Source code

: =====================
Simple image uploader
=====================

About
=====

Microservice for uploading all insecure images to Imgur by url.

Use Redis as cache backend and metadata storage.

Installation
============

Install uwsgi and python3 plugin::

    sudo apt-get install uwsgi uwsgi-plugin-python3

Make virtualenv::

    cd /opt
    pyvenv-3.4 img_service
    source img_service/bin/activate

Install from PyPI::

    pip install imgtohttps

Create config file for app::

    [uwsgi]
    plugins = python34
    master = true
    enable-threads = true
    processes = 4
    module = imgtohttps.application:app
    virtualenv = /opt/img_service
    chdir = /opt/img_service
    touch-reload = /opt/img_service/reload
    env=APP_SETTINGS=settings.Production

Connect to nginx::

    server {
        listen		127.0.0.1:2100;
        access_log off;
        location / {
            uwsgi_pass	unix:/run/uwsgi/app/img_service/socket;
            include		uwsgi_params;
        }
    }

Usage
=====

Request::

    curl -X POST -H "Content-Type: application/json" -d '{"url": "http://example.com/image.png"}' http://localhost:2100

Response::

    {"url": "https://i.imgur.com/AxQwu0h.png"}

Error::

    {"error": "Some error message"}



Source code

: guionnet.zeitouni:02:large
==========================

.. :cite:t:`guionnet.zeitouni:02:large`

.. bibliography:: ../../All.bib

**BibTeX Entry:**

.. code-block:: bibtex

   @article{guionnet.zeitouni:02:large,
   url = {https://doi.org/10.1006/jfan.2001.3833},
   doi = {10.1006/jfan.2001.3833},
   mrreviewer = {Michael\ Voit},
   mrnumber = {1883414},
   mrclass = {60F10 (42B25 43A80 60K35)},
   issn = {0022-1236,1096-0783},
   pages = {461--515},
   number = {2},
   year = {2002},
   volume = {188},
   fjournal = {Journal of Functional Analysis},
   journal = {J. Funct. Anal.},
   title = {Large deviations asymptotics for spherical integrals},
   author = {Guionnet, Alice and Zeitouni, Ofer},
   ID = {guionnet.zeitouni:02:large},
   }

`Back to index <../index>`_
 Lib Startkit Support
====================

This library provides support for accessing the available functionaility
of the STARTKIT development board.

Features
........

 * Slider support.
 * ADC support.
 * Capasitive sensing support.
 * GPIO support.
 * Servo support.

EXERCISE BRIEF: The lines to retype, exactly and only, run from the first line of the material through the line with "module = imgtohttps.application:app".

THE COMPLETED TASK:
Source code

: =====================
Simple image uploader
=====================

About
=====

Microservice for uploading all insecure images to Imgur by url.

Use Redis as cache backend and metadata storage.

Installation
============

Install uwsgi and python3 plugin::

    sudo apt-get install uwsgi uwsgi-plugin-python3

Make virtualenv::

    cd /opt
    pyvenv-3.4 img_service
    source img_service/bin/activate

Install from PyPI::

    pip install imgtohttps

Create config file for app::

    [uwsgi]
    plugins = python34
    master = true
    enable-threads = true
    processes = 4
    module = imgtohttps.application:app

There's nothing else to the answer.